Un îlot resté à l’extrême droite
par Dominique LIN
mercredi 12 mars 2008
Nous avions connu la vague du Front national en 95. En 2002, suite aux scandales et aux mauvaises gestions dans les villes, il ne restait que quelques points noirs. A l’image du célèbre village gaulois, une petite ville du Sud fait de la résistance... et pas des moindres.
Orange, presque 30 000 habitants, son arc de triomphe et son théâtre antique unique au monde, classés monuments Unesco, vient de battre un record dont certains auraient bien voulu se passer.
Son maire, Jacques Bompard, élu en 95 et 2002 sous l’étiquette FN, passé sous le giron du MPF, qui maintenant se déclare sans étiquette, mais entretient des relations étroites avec le monde royaliste et catholique intégriste, vient de réussir haut la main un 3e scrutin dès le premier tour à... 61%.
Rare ville à utiliser les machines à voter (machines à tricher disait De Villier), les résultats sont remis en cause par les trois autres candidats pour causes de faits troublants tels que la similitude des résultats dans des quartiers très différents en termes de profils d’électorat (centre-ville/cités).
Jean Gatel pour le PS (21,86 %), Pascal Vielfaure pour l’UMP (12,05 %) et Michel Benlian, le chef de file de la droite dissidente (5,13 %), ont tenu une conférence de presse côte à côte pour s’en expliquer. « Nous sommes tous les trois républicains. Nous respectons donc le verdict des urnes même s’il est douloureux, mais ce sont les résultats quasiment identiques dans 21 des 22 bureaux de vote qui nous interpellent. Nous sommes troublés par ces similitudes entre le nombre de voix obtenues par chacun et par le fait que Jacques Bompard a affirmé tout au long de la campagne qu’il serait réélu avec 60 % des voix. Il citait également les chiffres de nos listes respectives et il s’avère que ses prévisions sont exactes. Nous n’accusons pas, nous constatons et nous nous étonnons. »
Pour Jacques Bompard, les arguments de ses adversaires ne sont pas recevables. « Ces machines étaient en place pour la présidentielle. Elles ont enregistré 70 % pour M. Sarkozy. Les battus devraient avoir l’honnêteté intellectuelle de reconnaître leur défaite. Les Orangeois ont choisi en toute liberté. Remettre en cause leur décision, c’est les insulter. C’est aussi se ridiculiser. »

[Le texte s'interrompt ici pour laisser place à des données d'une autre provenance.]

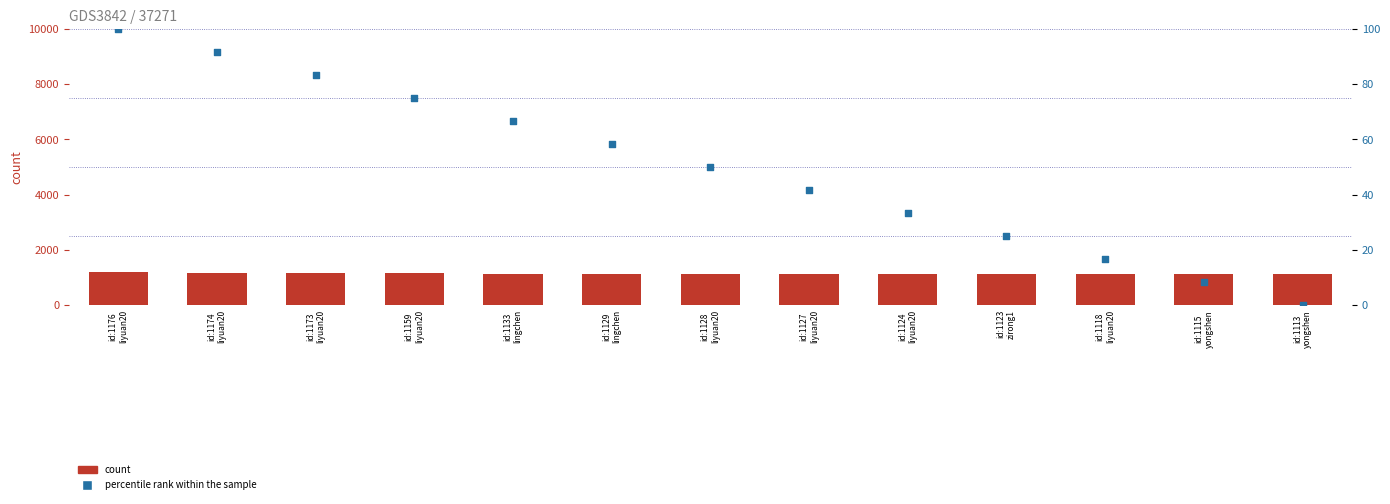

Which series has the widest spread of Y values?

percentile rank within the sample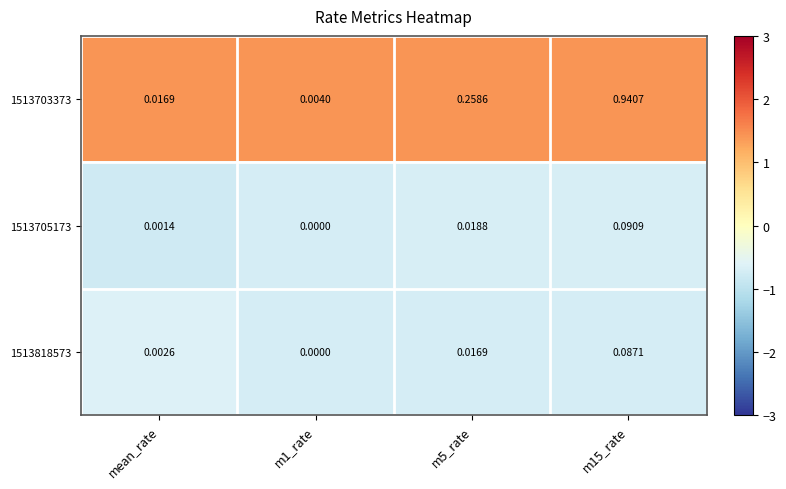

Is the value of 1513703373 at mean_rate greater than the value of 1513818573 at m1_rate?

Yes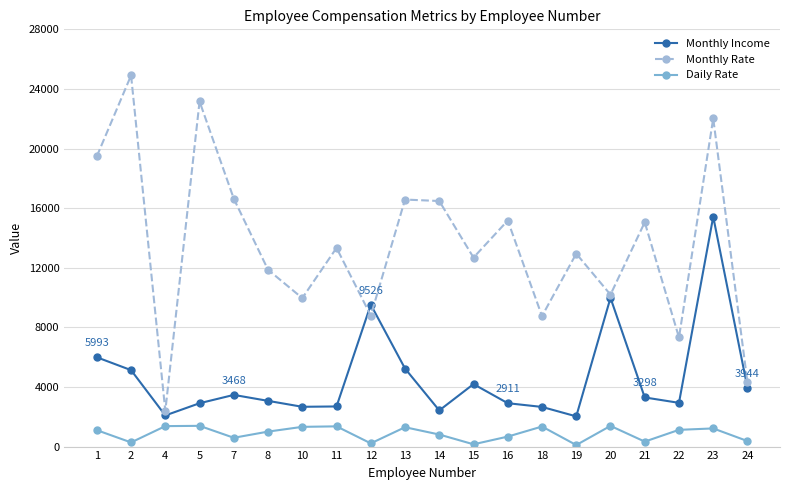

What is the difference between the maximum and second lowest values in the Monthly Income series?

13337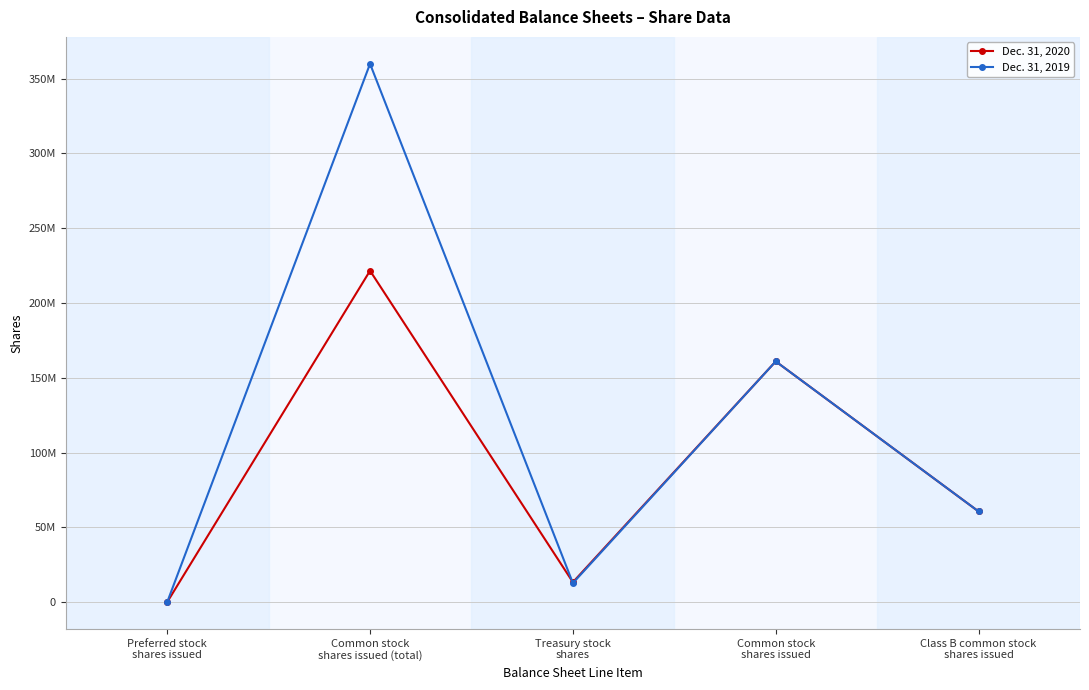

What are all the series names shown in the legend?

Dec. 31, 2020, Dec. 31, 2019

Sur Le Vaucluse matin d’aujourd’hui, il y a une information étrange titrée "L’urne s’était perdue". Je cite :
"L’urne contenant les résultats des élections municipales d’Orange, transportée à la fin du scrutin et comme le veut la loi par la police nationale en préfecture de Vaucluse, à Avignon, avait été égarée. Elle a finalement été retrouvée hier matin."
Si mes propos peuvent sembler amers, c’est que la situation d’Orange est catastrophique car isolée de tous les liens territoriaux sur lesquels une ville peut compter. Seule ville à ne pas avoir de mission locale pour les jeunes. De nombreux scandales ont pavé le chemin du maire depuis treize ans.
La médiathèque s’est vue vidée du son contenu philosophique, intellectuel. Les associations de quartier ont été réduites au silence. La population n’ose pas s’exprimer librement. De nombreux procès ont été intentés par la mairie pour faire taire l’opposition, quitte à les perdre, elle a réussi à faire peur. Les Conseils municipaux sont le théâtre d’insultes méprisantes...
Pas une entreprise créatrice de richesses et d’emploi n’est venue s’installer. Le centre meurt, plus de culture ni d’associations culturelles dynamiques. Bref, une caricature dont on ne perçoit pas la gravité en passant. Les monuments romains, un cours bien refait avec une fontaine fleurie et l’illusion est bonne.
A Orange, on est pour le maire ou... on est contre. On l’apprend vite et les gens se taisent.
Un blog de résistance l’apprend chaque jour un peu plus. Menaces, appels téléphoniques anonymes, coups dans la porte du domicile la nuit, la panoplie de la démocratie dans toute son expression.
Non, vous ne rêvez pas, nous sommes à Orange, porte de la Provence, sur la N7 qu’a chanté Trenet, encerclée par Vacqueyras, Chateauneuf-du-Pape et Gigondas... un pays où il fait si bon vivre...
Nous sommes loin des combats de ministres ou de personnalités. Aucun enjeu médiatique, mais un enjeu pour une ville, c’est le quotidien de ses 30 000 habitants.